# Bike brake disc recommendation?



## alipman (May 10, 2007)

How do!

I have a carrera Kraken bike which has a warped front disc and as its been about 3-4 years I thought that its time for a change.

So at the moment I have 160 mm Tektro discs.

Can I presume that these are a standard type?
They have 6 bolt holes? as per:
Here

Also some are contoured with a wave pattern, some are not. Does it matter?

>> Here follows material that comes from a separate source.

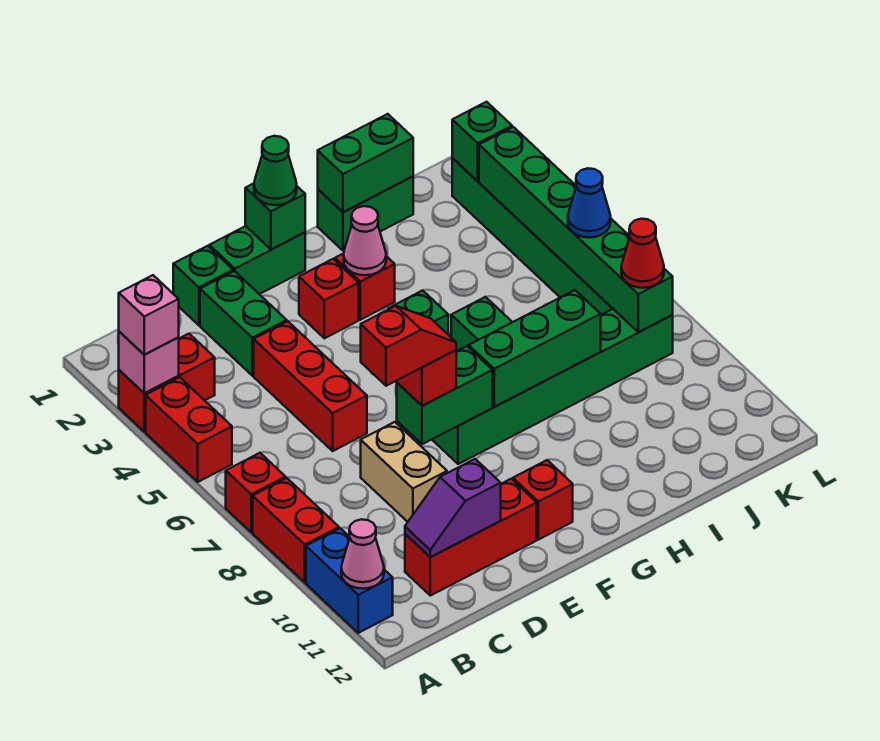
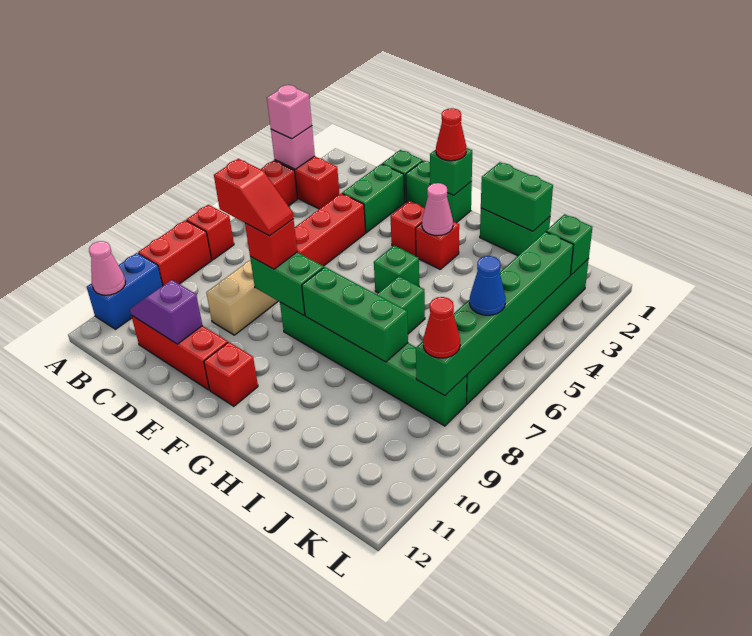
green cone F1 level 3 -> red cone F1 level 3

Also, brake pads? any recommendations.

cheers chaps!


----------



## kings.. (Aug 28, 2007)

mate any will do... just ensure you get the right size, halfords would have them on the shelf I would imagine as that where the carrera brand comes from; alternatively any other local bike shop should be able to help you out.


----------



## Jace (Oct 26, 2005)

6 bolt pattern is a standard fitting (other than shimanos own system) & 160mm is a regular size.

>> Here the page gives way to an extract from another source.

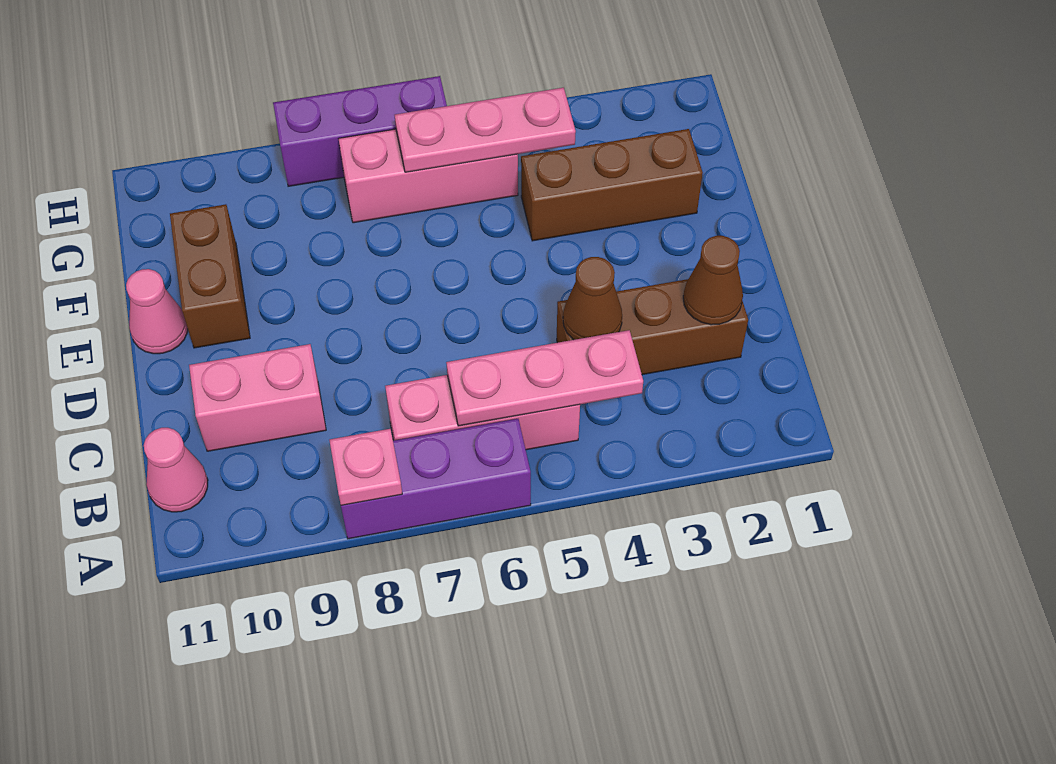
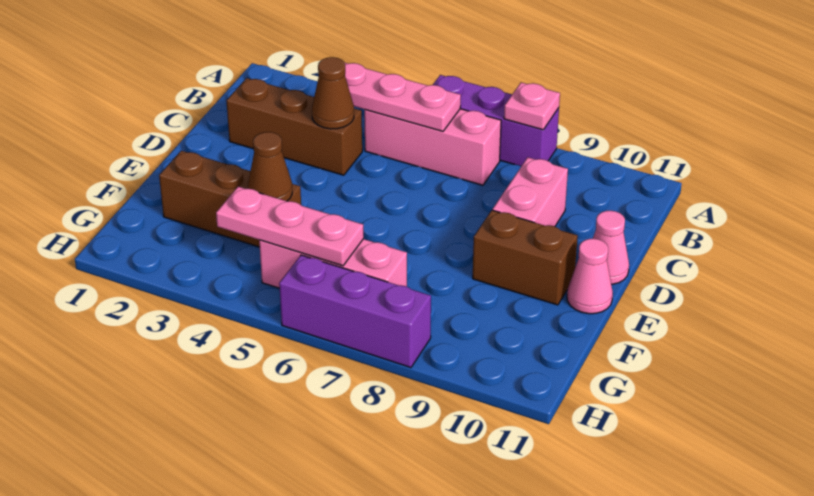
pink cone B11 level 1 -> pink cone D11 level 1
brown cone C2 level 2 -> brown cone F4 level 2
pink brick C9:C10 level 1 -> pink brick C9:D9 level 1
brown brick E10:F10 level 1 -> brown brick E9:E10 level 1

Wavey is bit like grooved discs on a car, it's supposed to maximise performance, but tbh, you wouldn't really notice in normal use.

You could fit bigger rotors with adaptors, 180mm on the front maybe, I wouldn't go up to a 203mm on normal forks 

That's my 2p anyway, I'm sure others will have their views


----------



## alipman (May 10, 2007)

Thanks chaps.

I will explore getting some adaptors for a 180 mm switch. 
I realise that Its not worthgoing banaas on this as changing to hydraulics would perhaps be better as a start.


----------



## Stumper (Apr 5, 2009)

For the price of a replacement disc, you might be as well off just upgrading to a hydraulic disc on the front like this:

http://www.on-one.co.uk/i/q/BCAVELIX1/avid-elixir-1-disc-brake

Not bad for £40!


----------



## Grizzle (Jul 12, 2006)

Get onto Superstar components they do great brakes.


----------



## Bero (Mar 9, 2008)

graeme_t said:


> For the price of a replacement disc, you might be as well off just upgrading to a hydraulic disc on the front like this:
> 
> http://www.on-one.co.uk/i/q/BCAVELIX1/avid-elixir-1-disc-brake
> 
> Not bad for £40!



The ones he has are hydraulic!


----------



## davies20 (Feb 22, 2009)

Hope - i had a pair on my last bike, bloody brilliant. 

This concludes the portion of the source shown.